All errors in the vets-api will ultimately be subclasses of Common::Exceptions::BaseError, either because they were explicitly raised within the vets-api or because they were converted to known error classes within the mobile app module, the service object, or Exception Handling. This is useful for providing a common interface for errors, which allows error classes to define their own response statuses, messages, and logging behavior.

The error classes work in coordination with values set in config/locales/exceptions.en.yml. The error classes implement an i18n_key method that matches an entry in that yaml file that can include additional error details, such as messages and statuses, that can be used by ExceptionHandling.

Exception Handling

All controllers in the vets-api mobile backend include the ExceptionHandling module, which catches any errors that arise during a request, remaps any unknown errors to known errors, then renders the error to the user with the status code and details defined in the error class. Any errors that are not otherwise explicitly handled will be mapped to Common::Exceptions::InternalServerError and will return 500 to the client.

Coupling between Service Objects, Exception Handling, and Error Classes

The service objects need ExceptionHandling to handle its errors. ExceptionHandling needs errors to be subclasses of BaseError because it relies on methods in BaseError to respond to the client with the appropriate information. These three components are coupled.

This coupling provides a great deal of value. It prevents us from recreating the error handling wheel with every new endpoint. Without it, each controller would have to have explicit handling for each potential error case. But it also comes at a cost. That cost is that it's difficult to know exactly which errors the controller can return because to know that you have to know which errors the upstream can return, which errors the service object can produce, and how those errors can be modified by the service object, error class, and ExceptionHandling.

It also makes it difficult to fully test service object code in isolation, which makes it important to write thorough integration tests because ExceptionHandling can call methods on error classes that might not be called in service object unit tests. Bugs can exist in service objects and even within error classes that will not be revealed without integration testing with the ExceptionHandling class.

Wrapup

Errors can arise during any portion of the request lifestyle. Errors that arise in the mobile portion of the vets-api are generally predictable. For example, we know that failure to authenticate the user will result in a 401, failure to authorize the user to access the resource will result in a 403, and a syntax error within the code itself will result in a 500.

Once we leave the mobile backend, the possible errors become more difficult fully know due code complexity and coupling between our service objects, errors, and ExceptionHandling. Code outside of the mobile backend can also be changed without our knowledge, potentially removing, changing, or introducing errors.

Once we make a request to an external service, the errors become even less predictable, due to a combination of poor documentation, poor interteam communication, and ongoing changes being made to the upstream code.
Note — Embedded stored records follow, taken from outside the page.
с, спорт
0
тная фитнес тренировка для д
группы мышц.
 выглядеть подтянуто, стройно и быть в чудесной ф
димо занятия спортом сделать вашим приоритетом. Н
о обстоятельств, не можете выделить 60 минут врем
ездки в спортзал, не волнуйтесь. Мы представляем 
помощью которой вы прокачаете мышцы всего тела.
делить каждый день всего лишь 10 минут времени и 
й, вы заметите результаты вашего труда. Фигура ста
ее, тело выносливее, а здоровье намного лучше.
As a result, errors may at times be possible that aren't listed in our api documentation. But much as the vets-api has ExceptionHandling to ensure that all errors encountered in the vets-api will be handled gracefully even if we don't know anything about that error, the mobile app has built-in error handling for common cases like 401 and 403 but also handles any unknown 400+ status codes so there should be no inherent problem with an occasional unexpected error.
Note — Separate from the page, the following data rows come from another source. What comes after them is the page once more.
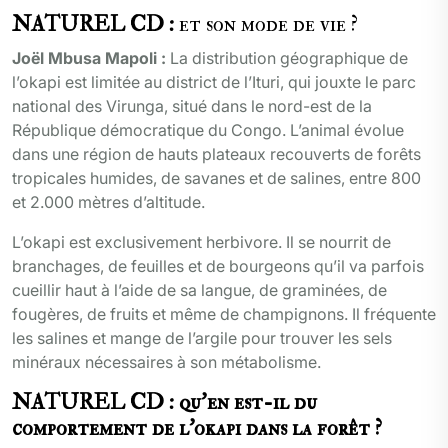
NATUREL CD :
et son mode de vie ?
Joël Mbusa Mapoli :
La distribution géographique de
l’okapi est limitée au district de l’Ituri, qui jouxte le parc
national des Virunga, situé dans le nord-est de la
République démocratique du Congo. L’animal évolue
dans une région de hauts plateaux recouverts de forêts
tropicales humides, de savanes et de salines, entre 800
et 2.000 mètres d’altitude.
L’okapi est exclusivement herbivore. Il se nourrit de
branchages, de feuilles et de bourgeons qu’il va parfois
cueillir haut à l’aide de sa langue, de graminées, de
fougères, de fruits et même de champignons. Il fréquente
les salines et mange de l’argile pour trouver les sels
minéraux nécessaires à son métabolisme.
NATUREL CD : qu’en est-il du
comportement de l’okapi dans la forêt ?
While it may not be possible to know every possible error that can occur, what is more important is that we document any errors that change behavior in the mobile app so the mobile app can be coded to handle those cases appropriately. For example, a few endpoints can return 207 with detailed messages when only partial data was received. This must be communicated to the user, so coordination is needed between frontend, backend, and product to ensure a smooth user experience. Given the inherent unknowns of the VA digital services ecosystem, fault tolerance is a critical feature of the VA mobile app.